In return, the Europeans offered to lower duties on vehicles from Japan, a change that could benefit Toyota and Honda, which have claimed a smaller market share than in other markets, including the United States.

Together, Europe and Japan would create a trading bloc of a size to rival the North American Free Trade Agreement, now the world’s largest free trade zone.

Still, history shows that political opposition can derail trade pacts even after the parties reach a broad agreement. The Obama administration was unable to conclude a trade deal with the European Union, even though both sides wanted one. The talks stalled largely because of opposition from the food industry and environmental activists.

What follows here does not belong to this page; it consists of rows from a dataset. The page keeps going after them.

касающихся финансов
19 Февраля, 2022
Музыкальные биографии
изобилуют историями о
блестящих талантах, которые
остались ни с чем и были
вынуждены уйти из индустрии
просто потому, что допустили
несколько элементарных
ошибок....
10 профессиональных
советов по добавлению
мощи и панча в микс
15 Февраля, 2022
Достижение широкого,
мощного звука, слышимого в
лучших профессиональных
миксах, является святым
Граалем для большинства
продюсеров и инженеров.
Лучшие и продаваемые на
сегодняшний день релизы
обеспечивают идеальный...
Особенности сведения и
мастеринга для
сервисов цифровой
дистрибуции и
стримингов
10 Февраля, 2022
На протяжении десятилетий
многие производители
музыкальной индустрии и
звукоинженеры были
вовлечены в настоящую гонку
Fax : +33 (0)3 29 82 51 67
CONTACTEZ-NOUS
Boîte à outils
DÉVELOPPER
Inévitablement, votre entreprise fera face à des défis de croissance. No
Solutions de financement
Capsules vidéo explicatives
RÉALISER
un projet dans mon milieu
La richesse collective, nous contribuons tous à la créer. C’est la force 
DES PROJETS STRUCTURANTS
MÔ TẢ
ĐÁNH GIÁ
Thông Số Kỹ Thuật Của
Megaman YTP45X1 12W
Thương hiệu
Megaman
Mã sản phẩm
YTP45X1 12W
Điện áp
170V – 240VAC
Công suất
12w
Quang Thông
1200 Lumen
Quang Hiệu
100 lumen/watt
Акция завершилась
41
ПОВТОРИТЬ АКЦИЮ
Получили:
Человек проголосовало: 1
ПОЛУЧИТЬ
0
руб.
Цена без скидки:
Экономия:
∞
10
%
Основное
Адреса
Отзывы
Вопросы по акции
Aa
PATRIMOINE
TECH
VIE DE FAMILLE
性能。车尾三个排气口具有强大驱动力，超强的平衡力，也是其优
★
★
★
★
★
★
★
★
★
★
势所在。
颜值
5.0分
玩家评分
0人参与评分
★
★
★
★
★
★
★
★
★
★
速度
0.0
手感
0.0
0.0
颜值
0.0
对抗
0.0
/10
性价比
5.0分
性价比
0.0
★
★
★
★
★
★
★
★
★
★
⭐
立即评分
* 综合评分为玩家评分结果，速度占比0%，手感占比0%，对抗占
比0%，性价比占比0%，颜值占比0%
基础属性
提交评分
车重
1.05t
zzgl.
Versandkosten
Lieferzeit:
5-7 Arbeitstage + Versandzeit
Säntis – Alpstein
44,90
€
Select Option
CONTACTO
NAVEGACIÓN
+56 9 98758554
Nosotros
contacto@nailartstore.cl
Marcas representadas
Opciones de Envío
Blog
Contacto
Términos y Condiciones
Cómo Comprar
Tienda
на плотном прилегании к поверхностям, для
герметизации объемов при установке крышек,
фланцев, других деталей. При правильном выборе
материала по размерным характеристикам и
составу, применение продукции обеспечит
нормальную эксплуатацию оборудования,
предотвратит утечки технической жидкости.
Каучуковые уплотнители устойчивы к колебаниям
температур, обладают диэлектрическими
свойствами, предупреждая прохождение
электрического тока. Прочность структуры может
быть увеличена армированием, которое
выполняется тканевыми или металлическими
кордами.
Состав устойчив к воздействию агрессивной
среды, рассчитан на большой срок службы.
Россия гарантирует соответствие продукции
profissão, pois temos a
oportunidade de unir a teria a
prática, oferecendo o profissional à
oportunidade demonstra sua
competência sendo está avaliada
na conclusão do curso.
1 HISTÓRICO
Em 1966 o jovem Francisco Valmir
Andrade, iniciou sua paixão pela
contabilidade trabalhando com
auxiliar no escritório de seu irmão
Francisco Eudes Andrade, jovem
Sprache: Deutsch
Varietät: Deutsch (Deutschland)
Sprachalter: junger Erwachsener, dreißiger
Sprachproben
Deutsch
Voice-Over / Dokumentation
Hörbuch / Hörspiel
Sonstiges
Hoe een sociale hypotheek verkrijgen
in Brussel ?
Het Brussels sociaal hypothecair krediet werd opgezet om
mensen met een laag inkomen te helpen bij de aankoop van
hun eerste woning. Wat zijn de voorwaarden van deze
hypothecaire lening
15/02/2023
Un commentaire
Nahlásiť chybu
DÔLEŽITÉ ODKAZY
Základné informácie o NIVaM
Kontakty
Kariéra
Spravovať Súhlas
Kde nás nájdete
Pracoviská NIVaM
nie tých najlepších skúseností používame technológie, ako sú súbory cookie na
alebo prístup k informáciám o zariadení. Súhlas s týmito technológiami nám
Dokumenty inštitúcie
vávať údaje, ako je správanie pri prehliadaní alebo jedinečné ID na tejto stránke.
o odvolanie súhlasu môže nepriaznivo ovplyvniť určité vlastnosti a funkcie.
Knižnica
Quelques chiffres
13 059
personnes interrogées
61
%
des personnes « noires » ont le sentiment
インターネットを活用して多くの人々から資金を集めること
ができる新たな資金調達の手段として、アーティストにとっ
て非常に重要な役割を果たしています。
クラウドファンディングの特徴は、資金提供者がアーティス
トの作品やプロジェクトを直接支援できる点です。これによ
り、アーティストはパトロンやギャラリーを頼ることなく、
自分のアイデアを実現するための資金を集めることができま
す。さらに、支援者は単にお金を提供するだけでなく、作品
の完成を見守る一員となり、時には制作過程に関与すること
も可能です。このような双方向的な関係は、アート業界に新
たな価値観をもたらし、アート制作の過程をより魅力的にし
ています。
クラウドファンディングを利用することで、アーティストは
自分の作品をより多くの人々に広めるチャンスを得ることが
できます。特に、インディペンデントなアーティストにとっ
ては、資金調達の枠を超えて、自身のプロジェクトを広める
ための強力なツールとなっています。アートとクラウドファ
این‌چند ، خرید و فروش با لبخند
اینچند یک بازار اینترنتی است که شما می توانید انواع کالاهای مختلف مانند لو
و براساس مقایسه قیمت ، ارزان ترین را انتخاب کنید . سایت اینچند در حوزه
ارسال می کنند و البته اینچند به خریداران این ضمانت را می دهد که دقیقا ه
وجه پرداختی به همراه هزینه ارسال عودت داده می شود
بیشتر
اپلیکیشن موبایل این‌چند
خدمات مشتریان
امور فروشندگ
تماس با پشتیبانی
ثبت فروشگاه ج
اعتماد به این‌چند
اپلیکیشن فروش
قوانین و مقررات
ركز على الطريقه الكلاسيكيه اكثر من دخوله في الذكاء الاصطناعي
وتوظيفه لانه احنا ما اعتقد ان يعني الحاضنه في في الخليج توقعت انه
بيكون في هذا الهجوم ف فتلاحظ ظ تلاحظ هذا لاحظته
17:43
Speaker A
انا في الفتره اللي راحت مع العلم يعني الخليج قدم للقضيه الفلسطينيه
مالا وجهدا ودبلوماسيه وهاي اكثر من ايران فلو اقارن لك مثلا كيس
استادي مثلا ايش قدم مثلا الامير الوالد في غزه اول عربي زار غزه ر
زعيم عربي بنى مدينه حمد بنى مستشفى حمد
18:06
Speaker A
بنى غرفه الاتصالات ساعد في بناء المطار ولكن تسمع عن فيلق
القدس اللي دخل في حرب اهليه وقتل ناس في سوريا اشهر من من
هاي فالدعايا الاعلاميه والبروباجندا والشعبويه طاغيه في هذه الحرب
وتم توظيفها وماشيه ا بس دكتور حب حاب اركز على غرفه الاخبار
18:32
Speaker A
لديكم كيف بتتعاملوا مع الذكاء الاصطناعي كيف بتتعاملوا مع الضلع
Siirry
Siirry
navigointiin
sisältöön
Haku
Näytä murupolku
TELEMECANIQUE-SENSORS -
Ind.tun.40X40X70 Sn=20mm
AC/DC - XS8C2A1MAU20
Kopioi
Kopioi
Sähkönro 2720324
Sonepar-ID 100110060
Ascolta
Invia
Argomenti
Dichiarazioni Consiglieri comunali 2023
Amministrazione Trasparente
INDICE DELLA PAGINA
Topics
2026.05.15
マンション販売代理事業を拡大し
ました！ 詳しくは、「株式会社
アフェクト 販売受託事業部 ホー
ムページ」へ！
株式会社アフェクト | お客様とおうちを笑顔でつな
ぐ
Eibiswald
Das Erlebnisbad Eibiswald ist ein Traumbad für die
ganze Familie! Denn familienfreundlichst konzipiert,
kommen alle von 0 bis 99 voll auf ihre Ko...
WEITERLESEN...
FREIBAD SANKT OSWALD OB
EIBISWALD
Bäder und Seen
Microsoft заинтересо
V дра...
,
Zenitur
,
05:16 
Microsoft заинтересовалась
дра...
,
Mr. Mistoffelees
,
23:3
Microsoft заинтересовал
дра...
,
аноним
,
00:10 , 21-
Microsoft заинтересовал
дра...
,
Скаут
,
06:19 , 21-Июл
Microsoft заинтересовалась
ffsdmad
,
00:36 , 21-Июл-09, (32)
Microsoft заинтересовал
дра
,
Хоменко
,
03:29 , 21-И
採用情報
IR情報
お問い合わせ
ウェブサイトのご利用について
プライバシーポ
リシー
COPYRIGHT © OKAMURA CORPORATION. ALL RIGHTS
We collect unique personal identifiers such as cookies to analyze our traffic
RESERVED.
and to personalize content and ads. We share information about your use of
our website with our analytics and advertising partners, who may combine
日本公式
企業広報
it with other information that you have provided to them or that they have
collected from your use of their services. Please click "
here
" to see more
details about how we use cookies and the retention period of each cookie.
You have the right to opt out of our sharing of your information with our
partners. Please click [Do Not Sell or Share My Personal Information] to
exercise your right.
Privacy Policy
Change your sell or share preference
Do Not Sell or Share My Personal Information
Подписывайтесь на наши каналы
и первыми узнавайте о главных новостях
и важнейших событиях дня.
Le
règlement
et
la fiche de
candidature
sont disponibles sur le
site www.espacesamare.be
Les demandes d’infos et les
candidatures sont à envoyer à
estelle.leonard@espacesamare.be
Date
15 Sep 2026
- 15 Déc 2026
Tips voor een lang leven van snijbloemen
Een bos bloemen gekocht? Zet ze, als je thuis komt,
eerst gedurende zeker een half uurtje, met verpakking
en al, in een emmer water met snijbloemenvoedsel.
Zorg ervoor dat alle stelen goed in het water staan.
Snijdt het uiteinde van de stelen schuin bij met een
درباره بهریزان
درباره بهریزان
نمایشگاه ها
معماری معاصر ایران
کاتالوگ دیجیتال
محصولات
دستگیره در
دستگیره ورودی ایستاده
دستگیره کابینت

The proposed deal between Europe and Japan could founder for the same reasons. Environmental groups have expressed worry that drafts of the pact fall short on several issues, including curbing the illegal timber trade and tackling overfishing.

European automakers said on Tuesday that they wanted assurances that the pact would truly give them access to Japan, which is notorious for tax policies and other measures that effectively exclude foreign manufacturers.

“Japan should resolve the remaining nontariff measures facing E.U. vehicle exports,” Erik Jonnaert, secretary general of the European Automobile Manufacturers Association, said in a statement.